Autre problème mais qui cette fois est une certitude : les loyers seront plus chers et certains emplacements seraient plus petits. Les commerçants le
savent, déjà prévenus ils tous ont évoqué ce problème comme inconvénient majeur. Pourtant la logique est la suivante : un loyer plus cher mais un meilleur chiffre d’affaire dû à une plus grande fréquentation. Ils voudraient y croire mais restent sceptiques.
Autour de la gare
Les commerçants à l’intérieur de la gare actuelle ne sont pas les seuls concernés. Ceux de la place et de la rue des Guillemins le sont tout autant. Ignorant quelles sont exactement les ambitions commerciales de la nouvelle gare, ils s’inquiètent de la désertion possible de leurs commerces qui ne seront plus directement accessibles par les voyageurs. Certains pensent aux conséquences qu’une petite galerie couverte à l’intérieur de la gare pourrait avoir. Ils craignent donc pour la survie de leurs activités commerciales déjà en baisse actuellement. Privés de toute information à ce sujet, ils n’ont d’autre choix que d’attendre l’ouverture de la gare et de subir le cours de événements.
D’autres parlent de l’architecture : « Cette gare sera un bâtiment splendide mais la ville de Liège n’a pas les moyens de lui donner l’environnement dont il a besoin pour être mis en valeur (…) Ce bâtiment qui fera près de 30 mètres de haut sera écrasant, il n’y a pas suffisamment de place. Cela aurait été suffisant de la faire à l’échelle un demi ou deux tiers… ».
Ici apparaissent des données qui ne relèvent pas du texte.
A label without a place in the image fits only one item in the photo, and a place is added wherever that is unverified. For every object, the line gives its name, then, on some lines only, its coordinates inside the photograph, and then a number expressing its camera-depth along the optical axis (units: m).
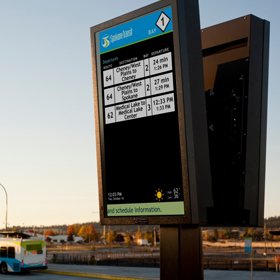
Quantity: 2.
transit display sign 5.54
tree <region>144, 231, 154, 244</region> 189.25
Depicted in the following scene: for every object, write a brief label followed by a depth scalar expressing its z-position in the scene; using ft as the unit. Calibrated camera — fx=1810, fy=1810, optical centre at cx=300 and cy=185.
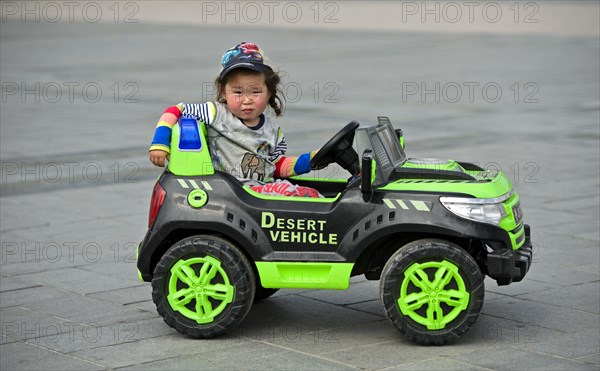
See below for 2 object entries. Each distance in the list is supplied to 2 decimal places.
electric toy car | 28.64
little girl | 30.52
Un autre commerçant craint que la nouvelle gare ne produise que peu d’impact sur les commerces adjacents : « Quand vous allez à Paris, vous ne vous baladez pas dans les rues autour de la gare, vous prenez le métro, on vient vous chercher en voiture ».
Les commerçants en sont conscients : « la rue des Guillemins va perdre une partie de son importance par les travaux et les circuits de circulation menant à la nouvelle gare »
Pour beaucoup, la gare des Guillemins ne ressemble pas à ce qui « Sort de terre », selon le journal d’information « Liège Guillemins », mais à un énorme point d’interrogation. Reste à espérer que la nouvelle gare, monument aux ambitions gigantesques, ne soit pas synonyme de désertion d’un quartier qui ne se porte déjà pas au mieux en ces temps d’incertitudes.